# [Data shown]
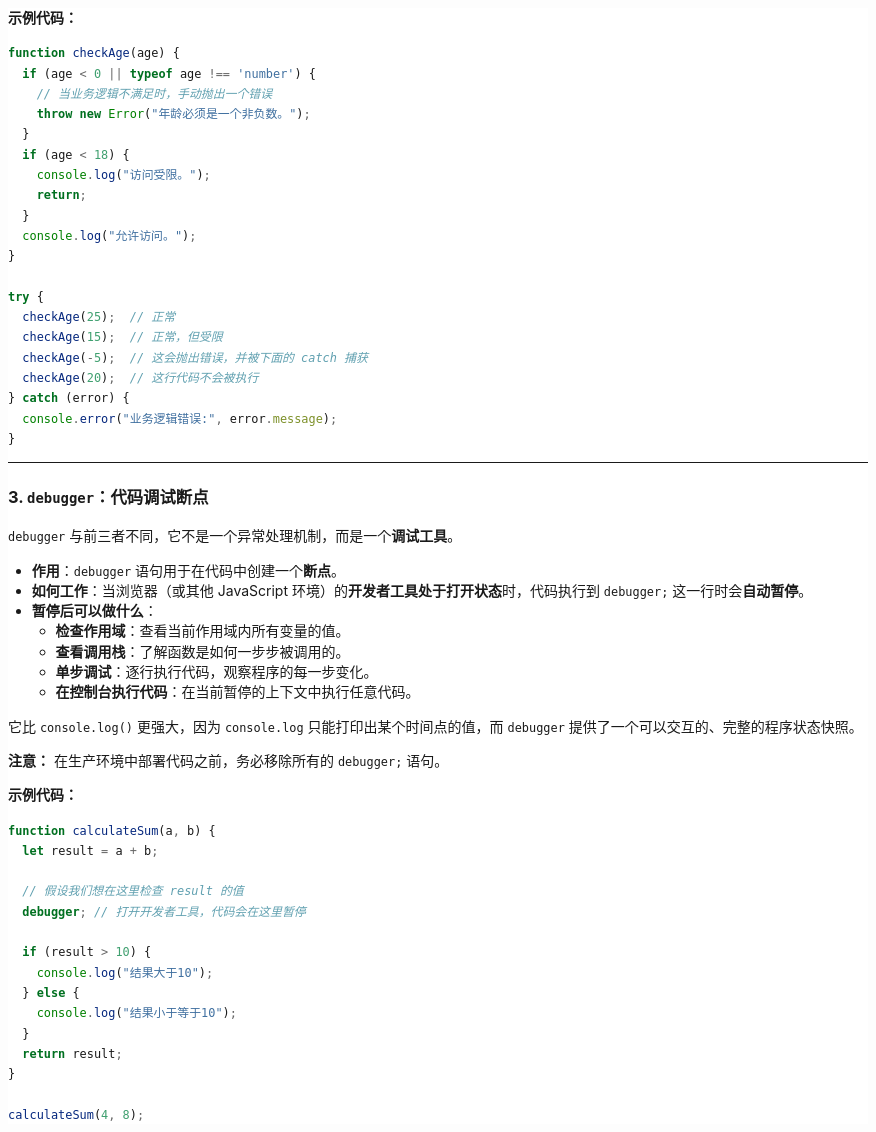 **示例代码：**

```javascript
function checkAge(age) {
  if (age < 0 || typeof age !== 'number') {
    // 当业务逻辑不满足时，手动抛出一个错误
    throw new Error("年龄必须是一个非负数。");
  }
  if (age < 18) {
    console.log("访问受限。");
    return;
  }
  console.log("允许访问。");
}

try {
  checkAge(25);  // 正常
  checkAge(15);  // 正常，但受限
  checkAge(-5);  // 这会抛出错误，并被下面的 catch 捕获
  checkAge(20);  // 这行代码不会被执行
} catch (error) {
  console.error("业务逻辑错误:", error.message);
}
```

---

### 3. `debugger`：代码调试断点

`debugger` 与前三者不同，它不是一个异常处理机制，而是一个**调试工具**。

*   **作用**：`debugger` 语句用于在代码中创建一个**断点**。
*   **如何工作**：当浏览器（或其他 JavaScript 环境）的**开发者工具处于打开状态**时，代码执行到 `debugger;` 这一行时会**自动暂停**。
*   **暂停后可以做什么**：
    *   **检查作用域**：查看当前作用域内所有变量的值。
    *   **查看调用栈**：了解函数是如何一步步被调用的。
    *   **单步调试**：逐行执行代码，观察程序的每一步变化。
    *   **在控制台执行代码**：在当前暂停的上下文中执行任意代码。

它比 `console.log()` 更强大，因为 `console.log` 只能打印出某个时间点的值，而 `debugger` 提供了一个可以交互的、完整的程序状态快照。

**注意：** 在生产环境中部署代码之前，务必移除所有的 `debugger;` 语句。

**示例代码：**

```javascript
function calculateSum(a, b) {
  let result = a + b;

  // 假设我们想在这里检查 result 的值
  debugger; // 打开开发者工具，代码会在这里暂停

  if (result > 10) {
    console.log("结果大于10");
  } else {
    console.log("结果小于等于10");
  }
  return result;
}

calculateSum(4, 8);
```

# [Activity]
From the material above, return every line that contains "checkAge".

# [Problem solution]
function checkAge(age) {
  checkAge(25);  // 正常
  checkAge(15);  // 正常，但受限
  checkAge(-5);  // 这会抛出错误，并被下面的 catch 捕获
  checkAge(20);  // 这行代码不会被执行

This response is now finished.